David Lafferty : Les taux d’intérêt sont un véritable casse-tête. S’ils grimpent, les investisseurs individuels déplorent que leur portefeuille obligataire soit exposé à une perte de capital à court terme. À l’inverse, la bonne nouvelle vient des revenus supérieurs que les taux d’intérêt leur promettent à l’avenir. À long terme, des taux d’intérêt élevés sont bons pour les retraités. Les investisseurs institutionnels le comprennent, car ils ont des engagements clairs.

Faire comprendre la nécessité d’épargner suffisamment pour la retraite est probablement la chose la plus importante qu’un conseiller financier peut proposer à un client. Il est possible que les portefeuilles obligataires peinent en cas de hausse des taux d’intérêt, mais la valeur actuelle des engagements chute et leurs financements ont donc tendance à s’améliorer.

 

Ed Farrington : Les recherches menées aux côtés des décideurs institutionnels montrent que 60 % d’entre eux affirment que la plupart des institutions ne vont pas parvenir à honorer leurs engagements.1 Existe-t-il une solution à cela ?

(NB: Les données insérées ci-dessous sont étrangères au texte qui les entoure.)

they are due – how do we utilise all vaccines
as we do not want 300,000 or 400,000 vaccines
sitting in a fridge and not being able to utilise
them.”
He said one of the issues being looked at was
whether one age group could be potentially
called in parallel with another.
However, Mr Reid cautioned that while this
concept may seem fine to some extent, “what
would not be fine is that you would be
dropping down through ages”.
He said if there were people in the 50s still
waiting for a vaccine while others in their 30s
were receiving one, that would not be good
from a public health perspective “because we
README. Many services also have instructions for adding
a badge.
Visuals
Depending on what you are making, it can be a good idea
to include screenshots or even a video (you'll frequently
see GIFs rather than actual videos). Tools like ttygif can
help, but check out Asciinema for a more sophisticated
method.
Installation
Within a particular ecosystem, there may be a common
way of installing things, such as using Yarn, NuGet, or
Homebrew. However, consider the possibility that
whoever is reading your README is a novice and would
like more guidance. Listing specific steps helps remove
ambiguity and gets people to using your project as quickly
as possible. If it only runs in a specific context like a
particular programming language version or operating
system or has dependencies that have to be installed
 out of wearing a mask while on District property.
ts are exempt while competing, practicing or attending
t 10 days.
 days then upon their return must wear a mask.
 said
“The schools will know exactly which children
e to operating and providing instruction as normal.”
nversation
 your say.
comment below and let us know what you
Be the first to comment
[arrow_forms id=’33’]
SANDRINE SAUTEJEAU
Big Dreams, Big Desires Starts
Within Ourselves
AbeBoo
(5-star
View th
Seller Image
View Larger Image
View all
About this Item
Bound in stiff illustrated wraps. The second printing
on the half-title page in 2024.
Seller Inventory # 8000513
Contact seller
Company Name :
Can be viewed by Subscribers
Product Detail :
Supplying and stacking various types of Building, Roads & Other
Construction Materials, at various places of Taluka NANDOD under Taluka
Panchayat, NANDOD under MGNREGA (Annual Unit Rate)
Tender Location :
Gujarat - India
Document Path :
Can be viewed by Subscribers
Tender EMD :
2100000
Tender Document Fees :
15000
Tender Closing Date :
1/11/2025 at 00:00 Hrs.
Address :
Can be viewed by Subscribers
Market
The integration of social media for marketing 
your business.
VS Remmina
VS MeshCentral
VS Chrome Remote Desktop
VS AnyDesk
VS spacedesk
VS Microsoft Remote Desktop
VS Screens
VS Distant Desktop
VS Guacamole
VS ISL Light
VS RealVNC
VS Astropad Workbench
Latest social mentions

David Lafferty : L’économie consiste à faire des choix dans un monde où les moyens sont limités. Selon moi, le manque de leadership est la principale menace qui pèse sur la sécurité des retraites mondiales actuellement et cette question ressurgit de nombreuses façons, aux États-Unis, au sujet du Brexit ou à propos de l’austérité en Europe. En l’absence de dirigeants forts, les conditions économiques difficiles qui règnent actuellement sont vouées à durer : taux d’intérêt bas, mauvais taux de dépendance, productivité faible, etc.

Philippe Waechter : Il va falloir procéder différemment. Si nous maintenons ce contexte de croissance et de taux d’intérêt faibles, nous ne pourrons pas équilibrer tous nos régimes de retraite. L’innovation permettra-t-elle d’augmenter la productivité ? Ce n’est pas le cas pour le moment. L’innovation se retrouve partout, sauf dans les données sur la croissance. C’est pourquoi la situation actuelle est complexe et les retraites source de préoccupation pour chacun de nous.

 

Télécharger le document Market Insights (pdf, 4 pages, en français)

 


1. Natixis Global Asset Management, Enquête mondiale auprès des investisseurs institutionnels effectuée par CoreData Research en octobre et novembre 2016. L’enquête portait sur 500 investisseurs institutionnels dans 31 pays.